Bandit optimization strategies

One strategy for deciding which arm to pull at this point is a simple greedy strategy; that is, pull the arm that currently looks best and don't worry about any of the other arms. This is, of course, a naive approach, because although arm 4 might currently look like the best arm to pull, we don't know yet whether any of the other arms will be better than 4.

An even worse outcome might be that since 2 was the first arm that we pulled that gave us a reward, we might decide to keep pulling it forever and never discover a potentially better arm such as 4. In optimization problems, we call this getting stuck on a local maximum, as illustrated in the following diagram.

When we are stuck on a local maximum, all of the reward values we see near us are less than our current reward value, so from our limited information state we think that we have reached an optimal path and should stay there and continue to collect rewards. From where we are, we can't see the global maximum that could give us more rewards if we were to seek it out and locate it:

Getting stuck on a local maximum happens when an agent continually takes stock of its available actions and chooses the same one over and over because it happens to be the current highest value. Because it cannot reach any states from where it is, this will give it enough information to increase the value of the other actions – note that it can never discover any values higher than the current local maximum if it does not branch out and take other actions.

There are other, better, strategies than the greedy strategy that we will use, starting with the epsilon-greedy strategy, which we will discuss in depth at the beginning of the Chapter 7, Decoupling Exploration and Exploitation in Multi-Armed Bandits, on solving bandit problems. Let's cover it briefly here.

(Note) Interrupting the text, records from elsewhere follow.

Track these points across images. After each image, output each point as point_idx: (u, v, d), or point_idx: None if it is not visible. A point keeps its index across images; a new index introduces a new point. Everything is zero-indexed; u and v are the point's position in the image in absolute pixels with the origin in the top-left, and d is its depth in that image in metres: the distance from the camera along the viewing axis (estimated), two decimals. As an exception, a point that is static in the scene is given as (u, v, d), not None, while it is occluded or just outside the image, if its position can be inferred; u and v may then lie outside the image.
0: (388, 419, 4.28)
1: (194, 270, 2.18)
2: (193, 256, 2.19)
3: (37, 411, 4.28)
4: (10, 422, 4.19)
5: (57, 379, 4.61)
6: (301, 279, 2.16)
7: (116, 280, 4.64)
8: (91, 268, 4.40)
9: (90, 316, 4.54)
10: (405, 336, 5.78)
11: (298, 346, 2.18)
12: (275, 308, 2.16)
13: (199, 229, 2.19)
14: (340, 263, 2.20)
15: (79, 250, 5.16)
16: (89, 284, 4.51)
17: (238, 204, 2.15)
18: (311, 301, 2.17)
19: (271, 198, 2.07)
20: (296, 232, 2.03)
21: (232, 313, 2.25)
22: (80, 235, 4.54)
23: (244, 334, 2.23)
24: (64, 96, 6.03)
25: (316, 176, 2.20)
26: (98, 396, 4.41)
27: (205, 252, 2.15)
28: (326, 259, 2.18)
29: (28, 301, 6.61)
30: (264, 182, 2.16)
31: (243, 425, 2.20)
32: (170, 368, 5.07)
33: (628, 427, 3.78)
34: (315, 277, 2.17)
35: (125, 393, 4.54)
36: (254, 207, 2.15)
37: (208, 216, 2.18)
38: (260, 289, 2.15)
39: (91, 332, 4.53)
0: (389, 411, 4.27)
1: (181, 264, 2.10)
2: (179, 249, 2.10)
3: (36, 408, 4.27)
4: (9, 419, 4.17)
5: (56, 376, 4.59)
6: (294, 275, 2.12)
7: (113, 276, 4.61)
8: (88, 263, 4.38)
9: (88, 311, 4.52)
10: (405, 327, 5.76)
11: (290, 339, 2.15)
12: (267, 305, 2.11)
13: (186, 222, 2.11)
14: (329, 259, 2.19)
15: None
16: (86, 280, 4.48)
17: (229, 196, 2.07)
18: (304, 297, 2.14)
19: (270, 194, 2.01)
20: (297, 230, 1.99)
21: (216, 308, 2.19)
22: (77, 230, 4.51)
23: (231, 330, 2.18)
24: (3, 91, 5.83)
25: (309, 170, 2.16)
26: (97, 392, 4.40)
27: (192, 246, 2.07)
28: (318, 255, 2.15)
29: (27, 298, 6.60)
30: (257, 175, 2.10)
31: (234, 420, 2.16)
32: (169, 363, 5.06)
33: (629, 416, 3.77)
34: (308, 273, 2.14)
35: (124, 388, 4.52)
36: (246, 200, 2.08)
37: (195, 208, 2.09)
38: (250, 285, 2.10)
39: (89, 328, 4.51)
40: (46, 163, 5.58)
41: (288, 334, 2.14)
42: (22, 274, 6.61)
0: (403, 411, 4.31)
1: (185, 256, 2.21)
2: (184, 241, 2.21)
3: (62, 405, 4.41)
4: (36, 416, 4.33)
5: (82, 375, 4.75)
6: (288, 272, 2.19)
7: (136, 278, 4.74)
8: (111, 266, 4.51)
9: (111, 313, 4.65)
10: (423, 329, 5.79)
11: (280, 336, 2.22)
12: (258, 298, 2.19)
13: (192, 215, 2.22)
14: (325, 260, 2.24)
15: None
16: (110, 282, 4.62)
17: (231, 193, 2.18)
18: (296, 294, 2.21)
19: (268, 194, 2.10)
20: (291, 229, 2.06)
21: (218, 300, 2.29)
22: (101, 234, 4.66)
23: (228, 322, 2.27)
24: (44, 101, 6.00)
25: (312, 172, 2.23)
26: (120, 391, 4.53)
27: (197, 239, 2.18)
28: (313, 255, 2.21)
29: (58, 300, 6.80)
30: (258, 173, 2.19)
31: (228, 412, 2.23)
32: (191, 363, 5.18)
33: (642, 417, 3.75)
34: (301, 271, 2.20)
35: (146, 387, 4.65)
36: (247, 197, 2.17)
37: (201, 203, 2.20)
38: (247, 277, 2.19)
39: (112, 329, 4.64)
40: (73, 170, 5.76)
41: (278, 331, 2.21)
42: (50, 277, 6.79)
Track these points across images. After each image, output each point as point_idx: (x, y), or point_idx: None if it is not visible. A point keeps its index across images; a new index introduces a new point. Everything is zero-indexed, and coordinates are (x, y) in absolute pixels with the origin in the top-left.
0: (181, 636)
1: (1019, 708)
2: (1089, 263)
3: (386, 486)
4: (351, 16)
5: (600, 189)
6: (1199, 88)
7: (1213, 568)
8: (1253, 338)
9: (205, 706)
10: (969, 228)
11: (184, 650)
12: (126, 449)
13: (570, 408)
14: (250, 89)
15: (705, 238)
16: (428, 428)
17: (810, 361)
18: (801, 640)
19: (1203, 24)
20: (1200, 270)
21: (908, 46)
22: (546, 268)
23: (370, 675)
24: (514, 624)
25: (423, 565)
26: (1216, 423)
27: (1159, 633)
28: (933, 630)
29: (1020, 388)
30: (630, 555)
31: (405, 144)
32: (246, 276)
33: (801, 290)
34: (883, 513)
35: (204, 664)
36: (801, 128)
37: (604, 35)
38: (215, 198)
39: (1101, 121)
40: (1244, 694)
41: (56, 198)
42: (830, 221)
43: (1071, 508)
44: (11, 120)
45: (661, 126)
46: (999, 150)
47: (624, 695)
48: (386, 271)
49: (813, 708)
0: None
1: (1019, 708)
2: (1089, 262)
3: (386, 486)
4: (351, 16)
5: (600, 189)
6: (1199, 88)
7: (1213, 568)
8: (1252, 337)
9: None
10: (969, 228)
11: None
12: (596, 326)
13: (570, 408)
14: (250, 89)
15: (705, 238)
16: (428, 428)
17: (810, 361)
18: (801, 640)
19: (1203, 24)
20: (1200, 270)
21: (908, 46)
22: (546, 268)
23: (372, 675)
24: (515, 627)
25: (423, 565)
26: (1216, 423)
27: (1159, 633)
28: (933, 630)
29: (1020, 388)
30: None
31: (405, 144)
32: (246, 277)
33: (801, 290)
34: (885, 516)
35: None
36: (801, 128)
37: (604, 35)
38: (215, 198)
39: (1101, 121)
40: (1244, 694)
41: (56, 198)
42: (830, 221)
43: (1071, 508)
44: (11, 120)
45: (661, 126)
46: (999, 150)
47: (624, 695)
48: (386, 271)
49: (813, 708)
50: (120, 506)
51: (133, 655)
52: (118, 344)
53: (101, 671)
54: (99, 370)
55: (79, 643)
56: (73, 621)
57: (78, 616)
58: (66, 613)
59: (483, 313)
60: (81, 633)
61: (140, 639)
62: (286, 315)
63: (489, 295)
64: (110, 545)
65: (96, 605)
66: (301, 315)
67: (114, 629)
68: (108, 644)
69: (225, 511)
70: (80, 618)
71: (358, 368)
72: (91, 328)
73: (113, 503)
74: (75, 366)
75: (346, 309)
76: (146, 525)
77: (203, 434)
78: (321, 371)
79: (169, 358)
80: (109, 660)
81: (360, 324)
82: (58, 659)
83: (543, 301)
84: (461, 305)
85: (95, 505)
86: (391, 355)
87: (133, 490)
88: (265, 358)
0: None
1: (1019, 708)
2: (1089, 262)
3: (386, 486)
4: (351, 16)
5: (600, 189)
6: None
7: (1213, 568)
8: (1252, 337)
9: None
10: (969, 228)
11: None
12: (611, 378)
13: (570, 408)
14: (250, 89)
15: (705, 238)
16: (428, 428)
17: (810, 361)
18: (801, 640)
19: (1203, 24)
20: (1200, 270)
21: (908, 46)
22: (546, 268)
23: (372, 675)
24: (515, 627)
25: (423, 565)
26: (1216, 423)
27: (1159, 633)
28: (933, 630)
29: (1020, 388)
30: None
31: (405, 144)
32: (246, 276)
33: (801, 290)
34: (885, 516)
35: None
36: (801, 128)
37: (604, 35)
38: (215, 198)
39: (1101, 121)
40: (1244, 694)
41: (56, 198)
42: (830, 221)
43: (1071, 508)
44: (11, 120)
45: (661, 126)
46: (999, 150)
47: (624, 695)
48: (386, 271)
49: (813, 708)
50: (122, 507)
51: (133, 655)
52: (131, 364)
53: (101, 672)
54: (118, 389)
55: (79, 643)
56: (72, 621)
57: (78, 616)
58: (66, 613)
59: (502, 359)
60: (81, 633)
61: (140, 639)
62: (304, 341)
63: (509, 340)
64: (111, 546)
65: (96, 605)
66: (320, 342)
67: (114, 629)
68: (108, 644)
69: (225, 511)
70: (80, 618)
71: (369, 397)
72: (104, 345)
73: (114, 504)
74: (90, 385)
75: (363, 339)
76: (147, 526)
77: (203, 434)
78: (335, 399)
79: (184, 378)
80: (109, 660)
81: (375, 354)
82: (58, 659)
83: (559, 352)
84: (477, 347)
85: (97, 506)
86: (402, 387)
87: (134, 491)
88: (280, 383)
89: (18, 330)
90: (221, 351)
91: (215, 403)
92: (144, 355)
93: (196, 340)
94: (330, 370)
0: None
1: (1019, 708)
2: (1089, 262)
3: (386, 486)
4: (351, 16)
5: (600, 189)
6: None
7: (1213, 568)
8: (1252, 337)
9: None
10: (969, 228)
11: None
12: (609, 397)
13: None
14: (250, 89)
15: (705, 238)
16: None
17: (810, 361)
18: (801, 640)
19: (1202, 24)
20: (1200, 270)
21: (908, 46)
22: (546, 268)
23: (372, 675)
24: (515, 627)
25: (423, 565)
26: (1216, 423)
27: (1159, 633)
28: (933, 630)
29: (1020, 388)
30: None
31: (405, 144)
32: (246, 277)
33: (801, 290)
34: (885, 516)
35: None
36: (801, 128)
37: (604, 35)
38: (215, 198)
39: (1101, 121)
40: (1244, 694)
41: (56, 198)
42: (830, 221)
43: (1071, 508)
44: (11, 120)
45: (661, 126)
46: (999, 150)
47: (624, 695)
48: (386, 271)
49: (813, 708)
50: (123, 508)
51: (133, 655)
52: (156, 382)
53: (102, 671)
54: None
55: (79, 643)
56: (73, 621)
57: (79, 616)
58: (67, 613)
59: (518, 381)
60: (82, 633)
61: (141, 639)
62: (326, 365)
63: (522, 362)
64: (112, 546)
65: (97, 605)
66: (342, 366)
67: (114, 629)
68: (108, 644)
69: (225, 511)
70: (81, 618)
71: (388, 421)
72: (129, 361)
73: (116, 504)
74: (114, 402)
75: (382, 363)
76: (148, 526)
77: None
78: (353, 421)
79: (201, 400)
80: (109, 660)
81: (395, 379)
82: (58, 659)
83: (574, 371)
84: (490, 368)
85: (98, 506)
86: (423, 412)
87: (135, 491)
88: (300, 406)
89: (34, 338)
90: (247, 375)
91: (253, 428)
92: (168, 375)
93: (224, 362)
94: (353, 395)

Remember that epsilon is the probability that we will take an action other than the current highest Q-valued action. Using the epsilon-greedy strategy, when epsilon = 0.1, an agent will choose the current highest Q-valued machine with the probability of 0.9 (1 - epsilon) and any other machine with the probability of 0.1. 

We can set the epsilon to any value we choose, and we can choose to decay it over time as we conduct repeated trials. As we'll see in our example implementations, epsilon-greedy strategies suffer when the agent gets stuck exploring a suboptimal path before it gets a chance to explore all paths and find the best one. Our goal will be to find a strategy that efficiently gets us to an optimal explore-exploit balance and brings us as quickly as possible to the highest-yielding action gradients (that is exploitation paths).